TASK: Note each line in the data below that holds "malignant", and copy it.

INPUT RECORDS:

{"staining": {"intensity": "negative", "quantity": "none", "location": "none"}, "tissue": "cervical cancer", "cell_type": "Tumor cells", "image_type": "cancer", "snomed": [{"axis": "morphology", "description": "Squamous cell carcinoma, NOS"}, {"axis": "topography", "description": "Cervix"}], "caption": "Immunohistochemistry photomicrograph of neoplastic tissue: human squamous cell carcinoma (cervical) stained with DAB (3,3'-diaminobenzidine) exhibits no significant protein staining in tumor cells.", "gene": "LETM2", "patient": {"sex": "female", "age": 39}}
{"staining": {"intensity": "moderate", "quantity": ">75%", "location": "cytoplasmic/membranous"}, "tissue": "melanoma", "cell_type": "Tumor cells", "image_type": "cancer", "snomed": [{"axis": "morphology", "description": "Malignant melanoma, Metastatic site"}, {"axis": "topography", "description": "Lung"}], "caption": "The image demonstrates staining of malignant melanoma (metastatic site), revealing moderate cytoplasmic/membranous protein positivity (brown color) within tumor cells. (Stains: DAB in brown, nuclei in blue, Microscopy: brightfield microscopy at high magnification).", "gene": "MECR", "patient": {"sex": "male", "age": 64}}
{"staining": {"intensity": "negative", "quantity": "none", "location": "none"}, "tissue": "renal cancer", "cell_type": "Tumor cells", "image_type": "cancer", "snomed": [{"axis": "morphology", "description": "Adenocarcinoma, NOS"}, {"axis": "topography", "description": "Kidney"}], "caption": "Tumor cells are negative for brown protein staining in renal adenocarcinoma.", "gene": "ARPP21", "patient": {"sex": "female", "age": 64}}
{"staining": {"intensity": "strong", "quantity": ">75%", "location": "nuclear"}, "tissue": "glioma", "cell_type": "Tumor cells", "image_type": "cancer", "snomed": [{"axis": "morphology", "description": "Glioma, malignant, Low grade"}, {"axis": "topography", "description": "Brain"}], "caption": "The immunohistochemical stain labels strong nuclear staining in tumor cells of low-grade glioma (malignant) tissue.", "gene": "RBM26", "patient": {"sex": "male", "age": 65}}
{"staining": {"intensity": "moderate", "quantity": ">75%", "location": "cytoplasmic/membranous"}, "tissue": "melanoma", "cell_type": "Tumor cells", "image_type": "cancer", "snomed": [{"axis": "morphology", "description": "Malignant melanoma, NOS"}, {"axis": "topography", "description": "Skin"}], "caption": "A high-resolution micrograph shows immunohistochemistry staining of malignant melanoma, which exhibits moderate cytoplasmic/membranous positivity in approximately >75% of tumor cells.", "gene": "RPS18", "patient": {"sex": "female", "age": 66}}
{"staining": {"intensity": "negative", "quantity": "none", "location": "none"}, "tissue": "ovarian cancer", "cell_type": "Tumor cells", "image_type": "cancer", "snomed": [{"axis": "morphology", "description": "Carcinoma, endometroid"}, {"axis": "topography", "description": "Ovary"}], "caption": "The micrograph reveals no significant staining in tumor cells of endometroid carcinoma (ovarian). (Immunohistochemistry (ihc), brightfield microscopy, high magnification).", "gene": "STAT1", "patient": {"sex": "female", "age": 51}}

ANSWER SECTION:
{"staining": {"intensity": "moderate", "quantity": ">75%", "location": "cytoplasmic/membranous"}, "tissue": "melanoma", "cell_type": "Tumor cells", "image_type": "cancer", "snomed": [{"axis": "morphology", "description": "Malignant melanoma, Metastatic site"}, {"axis": "topography", "description": "Lung"}], "caption": "The image demonstrates staining of malignant melanoma (metastatic site), revealing moderate cytoplasmic/membranous protein positivity (brown color) within tumor cells. (Stains: DAB in brown, nuclei in blue, Microscopy: brightfield microscopy at high magnification).", "gene": "MECR", "patient": {"sex": "male", "age": 64}}
{"staining": {"intensity": "strong", "quantity": ">75%", "location": "nuclear"}, "tissue": "glioma", "cell_type": "Tumor cells", "image_type": "cancer", "snomed": [{"axis": "morphology", "description": "Glioma, malignant, Low grade"}, {"axis": "topography", "description": "Brain"}], "caption": "The immunohistochemical stain labels strong nuclear staining in tumor cells of low-grade glioma (malignant) tissue.", "gene": "RBM26", "patient": {"sex": "male", "age": 65}}
{"staining": {"intensity": "moderate", "quantity": ">75%", "location": "cytoplasmic/membranous"}, "tissue": "melanoma", "cell_type": "Tumor cells", "image_type": "cancer", "snomed": [{"axis": "morphology", "description": "Malignant melanoma, NOS"}, {"axis": "topography", "description": "Skin"}], "caption": "A high-resolution micrograph shows immunohistochemistry staining of malignant melanoma, which exhibits moderate cytoplasmic/membranous positivity in approximately >75% of tumor cells.", "gene": "RPS18", "patient": {"sex": "female", "age": 66}}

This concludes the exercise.